Diperkirakan 35.000 anak dan orang dewasa sebagian atau sepenuhnya kehilangan pendengaran mereka akibat pemboman selama serangan genosida Zionis Israel selama dua tahun di Gaza, menurut survei organisasi nirlaba lokal yang dikutip Le Monde.
Semarak.co – “Gangguan pendengaran dapat disebabkan oleh cedera pada kepala atau leher, trauma otak yang menyebabkan gendang telinga pecah dan kerusakan pada sistem pendengaran,” ungkap Dr. Ramadan Hussein, audiolog yang bekerja dengan Atfaluna Society for the Deaf, dikutip dari Pritzen Post (9/1/2026).
“Tetapi juga dapat disebabkan paparan gelombang suara, bahkan jika seseorang tidak mengalami cedera fisik, Gangguan pendengaran ini, paling sering, tidak dapat dipulihkan,” tambahnya dilansir arrahmah.id dari Pritzen Post pada 11 Januari 2026.
Salah satu anak yang pendengarannya terpengaruh oleh pemboman adalah seorang gadis berusia 12 tahun bernama Dana. Dia sedang beristirahat di kamarnya di Gaza ketika satu rudal Israel menghantam gedung tepat di seberang kamarnya, menurut laporan tersebut.

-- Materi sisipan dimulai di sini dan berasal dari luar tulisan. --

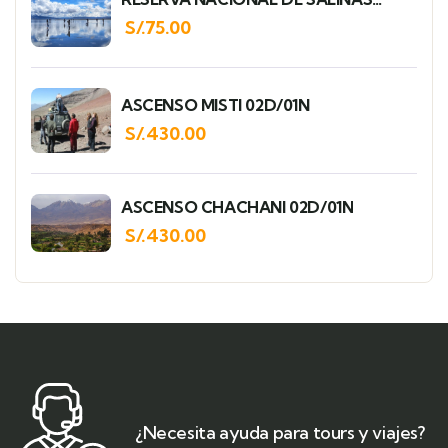
MEDIO DIA
S/.
75.00
ASCENSO MISTI 02D/01N
S/.
430.00
ASCENSO CHACHANI 02D/01N
S/.
430.00
¿Necesita ayuda para tours y viajes?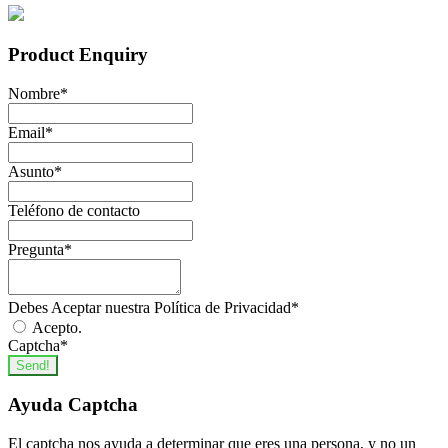
Product Enquiry
Nombre
*
Email
*
Asunto
*
Teléfono de contacto
Pregunta
*
Debes Aceptar nuestra Política de Privacidad
*
Acepto.
Captcha
*
Send!
Ayuda Captcha
El captcha nos ayuda a determinar que eres una persona, y no un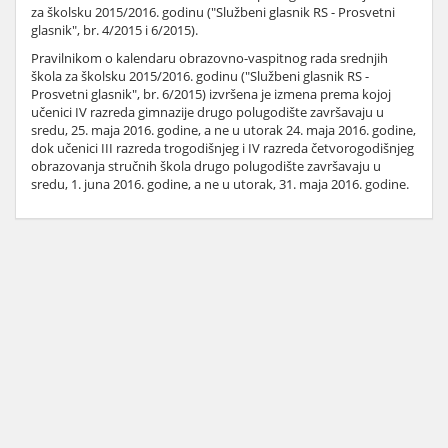
za školsku 2015/2016. godinu ("Službeni glasnik RS - Prosvetni
glasnik", br. 4/2015 i 6/2015).
Pravilnikom o kalendaru obrazovno-vaspitnog rada srednjih
škola za školsku 2015/2016. godinu ("Službeni glasnik RS -
Prosvetni glasnik", br. 6/2015) izvršena je izmena prema kojoj
učenici IV razreda gimnazije drugo polugodište završavaju u
sredu, 25. maja 2016. godine, a ne u utorak 24. maja 2016. godine,
dok učenici III razreda trogodišnjeg i IV razreda četvorogodišnjeg
obrazovanja stručnih škola drugo polugodište završavaju u
sredu, 1. juna 2016. godine, a ne u utorak, 31. maja 2016. godine.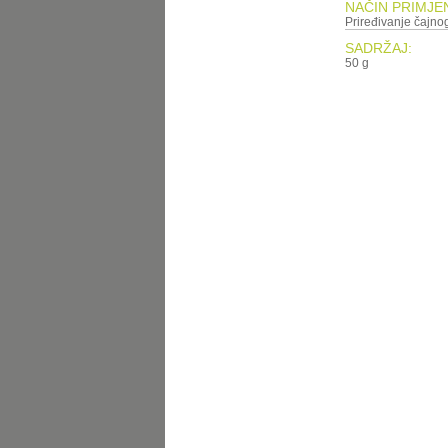
NAČIN PRIMJE
Priređivanje čajnog
SADRŽAJ:
50 g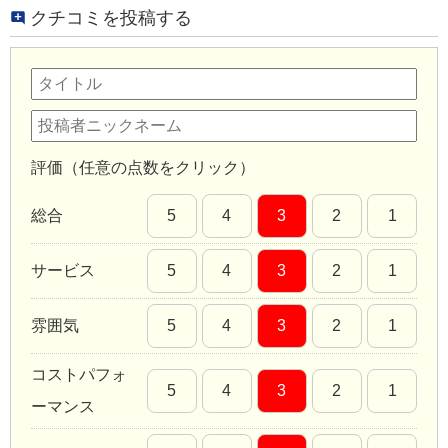
クチコミを投稿する
評価（任意の点数をクリック）
総合
5
4
3
2
1
サービス
5
4
3
2
1
雰囲気
5
4
3
2
1
コストパフォ
5
4
3
2
1
ーマンス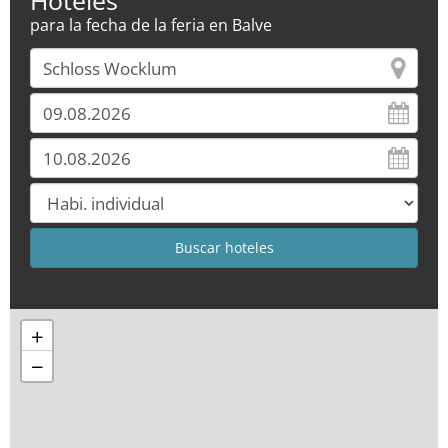
Hoteles
para la fecha de la feria en Balve
+
−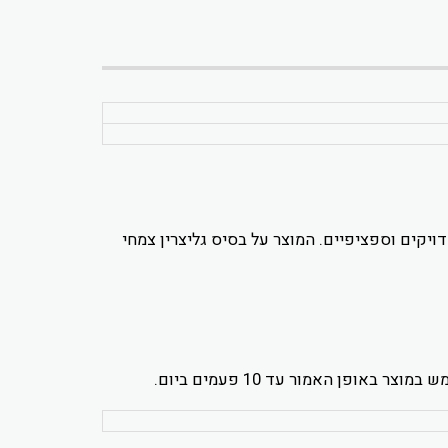
דויקים וספציפיים. המוצר על בסיס גליצרין צמחי
טיפה אחת על אצבע נקייה ולמרוח על הלשון. במידת הצורך ניתן ליטול באופן זה עד 3 טיפות, אחת בכל פעם. ניתן להשתמש במוצר באופן האמור עד 10 פעמים ביום.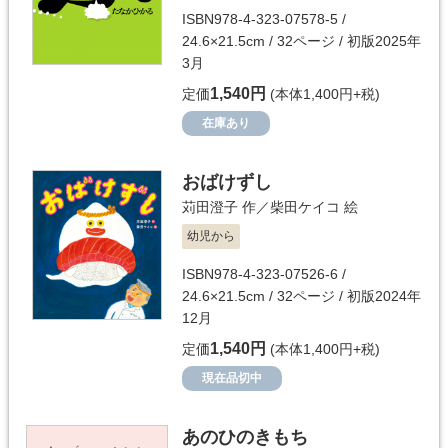
ISBN978-4-323-07578-5 /
24.6×21.5cm / 32ページ / 初版2025年
3月
1,540円
定価
(本体1,400円+税)
在庫あり
おばけずし
苅田澄子
作／
柴田ケイコ
絵
幼児から
ISBN978-4-323-07526-6 /
24.6×21.5cm / 32ページ / 初版2024年
12月
1,540円
定価
(本体1,400円+税)
現在品切中
あのひのきもち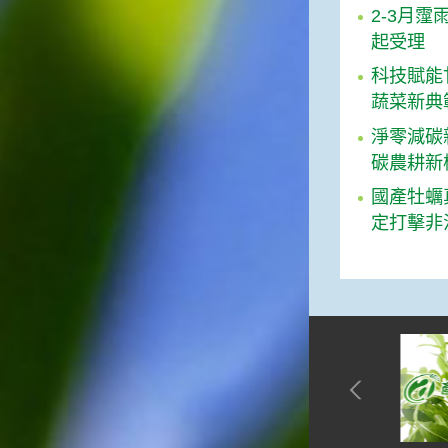
​2-3月
起受理
科技賦能
蔬菜新典
淨零減碳
碳農耕新
國產牡蠣
定打擊非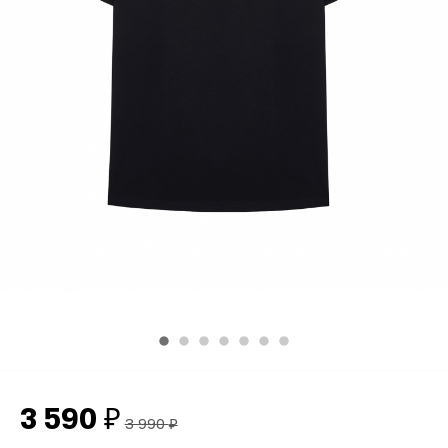
3 590
₽
3 990
₽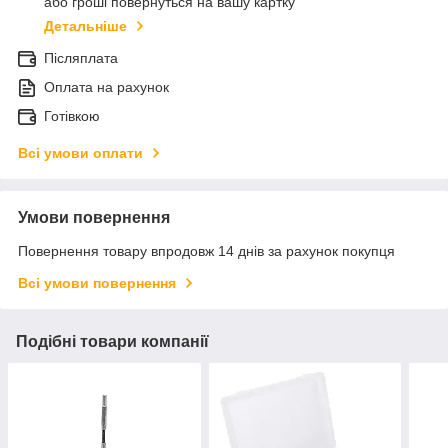
або гроші повернуться на вашу картку
Детальніше
Післяплата
Оплата на рахунок
Готівкою
Всі умови оплати
Умови повернення
Повернення товару впродовж 14 днів за рахунок покупця
Всі умови повернення
Подібні товари компанії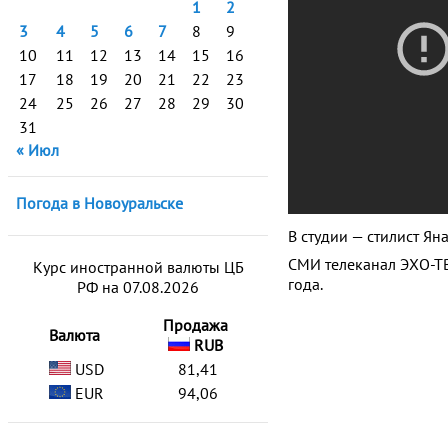
1
2
3
4
5
6
7
8
9
10
11
12
13
14
15
16
17
18
19
20
21
22
23
24
25
26
27
28
29
30
31
« Июл
Погода в Новоуральске
В студии — стилист Ян
СМИ телеканал ЭХО-ТВ
Курс иностранной валюты ЦБ
года.
РФ на 07.08.2026
Продажа
Валюта
RUB
USD
81,41
EUR
94,06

Ayah Dana menekankan ledakan itu sangat dahsyat, dengan pintu kamarnya terlepas dan jendela-jendela hancur. Meskipun selamat dari ledakan, Dana kehilangan pendengarannya. Para spesialis di organisasi Atfaluna mengkonfirmasi Dana sakit “gangguan pendengaran yang sangat parah”.
“Karena kekuatan ledakan, saraf pendengaran rusak parah, mungkin hancur total.” Dalam kasus lain, seorang bayi usia lima hari terlempar dan terkubur di bawah pasir ketika satu rudal Israel menghantam 1 meter dari tenda keluarganya di daerah al-Mawassai, Khan Yunis.
Ibunya, Safa al-Qara, mengatakan, “Kami menemukannya berkat kakinya yang mencuat. Ia dalam keadaan yang mengerikan; kami pikir ia akan meninggal.” Empat bulan setelah kelahirannya, ibunya menyadari “ada sesuatu yang salah.”
Gerakan yang “menarik perhatiannya, bukan suara.” Ia kemudian didiagnosis memiliki tingkat pendengaran nol. Laporan itu menyatakan, ia sangat membutuhkan alat bantu dengar atau implan koklea untuk menghindari keterlambatan perkembangan yang parah — tugas yang mustahil di wilayah yang terkepung tersebut karena Israel telah memblokir masuknya beberapa peralatan medis dan obat-obatan.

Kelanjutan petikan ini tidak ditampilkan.